Very calmly John said, “Harvey Carson was not based on me.”
 
Angie sat up straighter, looking disturbingly pleased with the turn in the conversation, and with Kai. “
Dollar Short,
right? Came out two years ago? Of course you’re Harvey Carson,” she said to John. “First son of the local gentry sets up the ideal life for himself and discovers perfection is overrated. Or maybe you haven’t got to that last part yet?” She took a swallow of coffee and looked at him over the rim of the cup.
 
John met her gaze and felt the shock of it before he looked away again, this time at Kai. “I am not Harvey Carson. Harvey Carson falls in love with his sister’s husband. Are you saying I’m gay and don’t know it?”
 
Kai lifted a shoulder. “Angie would be a better person to ask, I think.”
 
“No,” Angie said calmly. “He’s not gay. But he might be in love with his brother’s wife.”
 
John felt himself flushing. “Hell no. Sorry, Kai, but no.”
 
Kai smiled. “I am not offended. Are you offended, Rob? Your brother isn’t in love with me.”
 
Rob winked at Angie. “I always had better taste.
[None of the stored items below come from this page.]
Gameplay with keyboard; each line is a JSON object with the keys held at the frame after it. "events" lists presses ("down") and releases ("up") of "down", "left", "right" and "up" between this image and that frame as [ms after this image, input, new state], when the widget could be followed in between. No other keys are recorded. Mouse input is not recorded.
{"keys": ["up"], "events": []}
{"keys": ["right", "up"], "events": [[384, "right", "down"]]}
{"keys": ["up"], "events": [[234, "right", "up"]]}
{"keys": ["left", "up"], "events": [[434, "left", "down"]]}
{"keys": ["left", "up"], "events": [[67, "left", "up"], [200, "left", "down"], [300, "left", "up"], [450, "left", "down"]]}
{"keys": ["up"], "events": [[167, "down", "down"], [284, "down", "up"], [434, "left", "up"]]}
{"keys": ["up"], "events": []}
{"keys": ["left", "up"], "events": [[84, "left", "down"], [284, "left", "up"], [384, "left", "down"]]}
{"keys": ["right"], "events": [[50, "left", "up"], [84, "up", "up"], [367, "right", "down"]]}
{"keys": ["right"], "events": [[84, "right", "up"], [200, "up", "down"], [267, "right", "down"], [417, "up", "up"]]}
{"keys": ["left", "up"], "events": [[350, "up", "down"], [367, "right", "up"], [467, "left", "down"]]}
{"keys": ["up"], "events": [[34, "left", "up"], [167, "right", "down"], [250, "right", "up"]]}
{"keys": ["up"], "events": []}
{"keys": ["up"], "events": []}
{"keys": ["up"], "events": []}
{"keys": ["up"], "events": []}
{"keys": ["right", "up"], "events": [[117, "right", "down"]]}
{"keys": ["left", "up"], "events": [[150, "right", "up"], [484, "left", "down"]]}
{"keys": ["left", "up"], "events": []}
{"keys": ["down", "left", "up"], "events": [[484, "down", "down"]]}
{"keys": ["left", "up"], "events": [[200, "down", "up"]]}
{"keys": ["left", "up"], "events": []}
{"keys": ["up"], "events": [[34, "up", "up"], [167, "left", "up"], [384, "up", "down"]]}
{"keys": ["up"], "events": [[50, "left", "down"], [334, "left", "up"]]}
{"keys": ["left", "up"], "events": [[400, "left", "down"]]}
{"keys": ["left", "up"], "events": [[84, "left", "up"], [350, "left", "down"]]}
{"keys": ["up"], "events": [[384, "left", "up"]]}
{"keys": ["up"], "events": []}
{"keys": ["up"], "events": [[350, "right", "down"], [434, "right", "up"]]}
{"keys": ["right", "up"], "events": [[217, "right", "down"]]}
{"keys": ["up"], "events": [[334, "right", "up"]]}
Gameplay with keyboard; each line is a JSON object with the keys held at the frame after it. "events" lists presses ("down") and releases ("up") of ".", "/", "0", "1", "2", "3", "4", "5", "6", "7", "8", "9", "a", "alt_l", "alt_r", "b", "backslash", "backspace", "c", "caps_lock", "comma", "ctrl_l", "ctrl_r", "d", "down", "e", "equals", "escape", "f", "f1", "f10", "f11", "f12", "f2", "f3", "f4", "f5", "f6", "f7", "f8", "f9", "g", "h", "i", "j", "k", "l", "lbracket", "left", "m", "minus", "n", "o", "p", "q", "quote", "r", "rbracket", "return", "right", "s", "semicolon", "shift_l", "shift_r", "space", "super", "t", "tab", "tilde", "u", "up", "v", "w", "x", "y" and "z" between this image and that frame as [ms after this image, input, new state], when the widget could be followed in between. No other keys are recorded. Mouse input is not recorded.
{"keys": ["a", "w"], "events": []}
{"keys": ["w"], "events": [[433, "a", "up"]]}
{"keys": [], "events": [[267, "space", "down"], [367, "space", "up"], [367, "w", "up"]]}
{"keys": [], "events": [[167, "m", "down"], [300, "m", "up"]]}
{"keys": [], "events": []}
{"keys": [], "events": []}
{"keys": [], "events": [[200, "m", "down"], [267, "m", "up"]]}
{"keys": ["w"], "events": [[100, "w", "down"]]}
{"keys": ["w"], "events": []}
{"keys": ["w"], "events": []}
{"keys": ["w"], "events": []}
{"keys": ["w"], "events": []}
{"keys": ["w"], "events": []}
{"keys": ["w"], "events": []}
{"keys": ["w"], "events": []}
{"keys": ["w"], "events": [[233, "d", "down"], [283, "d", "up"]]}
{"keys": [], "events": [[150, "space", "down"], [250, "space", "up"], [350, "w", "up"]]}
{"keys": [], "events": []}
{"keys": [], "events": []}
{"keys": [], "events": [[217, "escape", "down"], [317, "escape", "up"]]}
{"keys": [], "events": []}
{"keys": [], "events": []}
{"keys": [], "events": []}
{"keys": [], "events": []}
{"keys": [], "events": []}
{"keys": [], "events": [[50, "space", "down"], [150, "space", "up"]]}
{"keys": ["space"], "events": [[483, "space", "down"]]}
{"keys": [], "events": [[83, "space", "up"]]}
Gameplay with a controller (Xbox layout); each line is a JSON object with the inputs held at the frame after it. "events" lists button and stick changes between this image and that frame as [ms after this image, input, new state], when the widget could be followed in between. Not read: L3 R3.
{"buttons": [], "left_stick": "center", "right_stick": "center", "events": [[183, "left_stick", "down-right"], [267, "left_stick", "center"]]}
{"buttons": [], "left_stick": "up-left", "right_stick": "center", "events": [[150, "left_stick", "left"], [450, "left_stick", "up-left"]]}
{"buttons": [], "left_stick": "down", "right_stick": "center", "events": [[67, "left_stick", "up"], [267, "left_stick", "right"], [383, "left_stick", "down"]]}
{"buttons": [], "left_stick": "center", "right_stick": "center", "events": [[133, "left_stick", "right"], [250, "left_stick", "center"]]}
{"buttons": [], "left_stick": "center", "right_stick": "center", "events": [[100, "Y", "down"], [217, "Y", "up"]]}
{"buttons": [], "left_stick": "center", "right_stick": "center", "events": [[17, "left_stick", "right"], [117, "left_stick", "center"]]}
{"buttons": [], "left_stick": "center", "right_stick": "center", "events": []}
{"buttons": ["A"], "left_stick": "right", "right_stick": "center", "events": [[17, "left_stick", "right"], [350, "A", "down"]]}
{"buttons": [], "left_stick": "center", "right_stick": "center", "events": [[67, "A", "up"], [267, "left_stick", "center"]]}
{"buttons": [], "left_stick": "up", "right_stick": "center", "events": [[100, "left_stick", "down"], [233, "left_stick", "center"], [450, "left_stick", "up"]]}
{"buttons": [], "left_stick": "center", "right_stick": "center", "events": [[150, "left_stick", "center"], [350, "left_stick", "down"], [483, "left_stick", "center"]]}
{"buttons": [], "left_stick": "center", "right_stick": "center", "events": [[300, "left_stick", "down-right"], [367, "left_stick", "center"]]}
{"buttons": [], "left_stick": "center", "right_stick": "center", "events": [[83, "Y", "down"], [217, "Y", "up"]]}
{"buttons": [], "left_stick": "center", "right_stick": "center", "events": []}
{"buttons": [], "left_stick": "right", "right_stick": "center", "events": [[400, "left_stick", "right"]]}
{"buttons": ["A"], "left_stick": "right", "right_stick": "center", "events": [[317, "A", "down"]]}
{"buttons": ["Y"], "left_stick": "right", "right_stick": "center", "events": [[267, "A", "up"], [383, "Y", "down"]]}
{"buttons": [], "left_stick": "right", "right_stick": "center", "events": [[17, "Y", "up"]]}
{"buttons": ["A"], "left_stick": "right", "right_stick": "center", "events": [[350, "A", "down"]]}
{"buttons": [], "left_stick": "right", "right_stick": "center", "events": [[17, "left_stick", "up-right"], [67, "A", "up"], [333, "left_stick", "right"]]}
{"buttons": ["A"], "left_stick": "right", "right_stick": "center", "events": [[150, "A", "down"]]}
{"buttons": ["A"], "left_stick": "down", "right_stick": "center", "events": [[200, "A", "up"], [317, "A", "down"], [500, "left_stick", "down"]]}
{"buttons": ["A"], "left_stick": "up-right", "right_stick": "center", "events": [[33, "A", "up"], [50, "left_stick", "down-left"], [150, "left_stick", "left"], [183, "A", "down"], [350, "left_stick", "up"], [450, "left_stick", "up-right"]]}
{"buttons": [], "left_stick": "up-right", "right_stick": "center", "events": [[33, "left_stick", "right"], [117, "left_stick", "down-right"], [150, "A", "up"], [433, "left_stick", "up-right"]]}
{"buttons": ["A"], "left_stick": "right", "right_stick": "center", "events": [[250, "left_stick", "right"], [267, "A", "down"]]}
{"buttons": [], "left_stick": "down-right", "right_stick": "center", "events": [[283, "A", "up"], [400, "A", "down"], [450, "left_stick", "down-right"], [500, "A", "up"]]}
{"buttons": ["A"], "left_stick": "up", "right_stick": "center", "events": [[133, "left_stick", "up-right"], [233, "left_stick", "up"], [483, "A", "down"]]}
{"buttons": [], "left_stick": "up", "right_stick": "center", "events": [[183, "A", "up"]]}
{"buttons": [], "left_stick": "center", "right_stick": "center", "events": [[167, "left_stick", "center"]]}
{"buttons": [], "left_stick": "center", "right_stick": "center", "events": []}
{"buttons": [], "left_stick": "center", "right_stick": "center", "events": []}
And anyway, that’s the story where the sister is too weak to stand up for her husband when he needs her most. Obviously not me and Kai. So you’re free and clear, John, you can’t be Harvey.”
 
“Great. Now can we change the subject?” John asked.
 
Kai said, “I have a question,” and the knot in John’s gut pulled tighter. But then there was no harm in Kai and a great deal of kindness, and he liked her for her own sake as much as for Rob’s.
 
He said, “You always do, darlin’. What is it?”
 
“I would like to know why your relationship with Angie failed.”
 
He heard himself draw in a sharp breath. Angie blinked in surprise.
 
“And here I was just thinking what a good sister-in-law you’ve been to me. Sorry, but I can’t answer that question.”
 
Kai’s gaze shifted to Angie and he added: “And neither can Angeline.”
 
“I can’t?” said Angie.
 
“You choose not to.”
 
“I do?”
 
“Here we go,” said Rob, reaching for more coffee.
 
Angie put down her cup and crossed her arms so that her hands rested on her shoulders, and she gave him a long, considering look. “I’d like to hear what you have to say about this, Harvey.”
 
“Oh, good,” said Kai cheerfully. “I also.”
 
“Me, too,” said Rob.
 
“You see?” said Kai. “We all want to hear.”
 
“Rob was correcting your English,” said John. “ ‘Me too’ instead of ‘I also.’ He was giving you the more colloquial usage.”
 
“No I wasn’t,” Rob said. “I do want to hear.”
 
John took a breath, looked from Kai’s intense expression to Rob’s amused one, weighed the possibility of further evasion, and gave in. “Our relationship ended because Angie felt our goals and priorities were too different.”
 
“Now see,” Angie said, “I’d say it had more to do with the fact that I dyed my hair blue to go meet your grandfather Grant.”
 
John studied the crumbs on his plate before he let himself look up. “The color of your hair was—is—irrelevant. That was just your way of forcing a confrontation.”
 
To Kai, Angie said, “I just didn’t fit in. His grandfather Grant hated me.”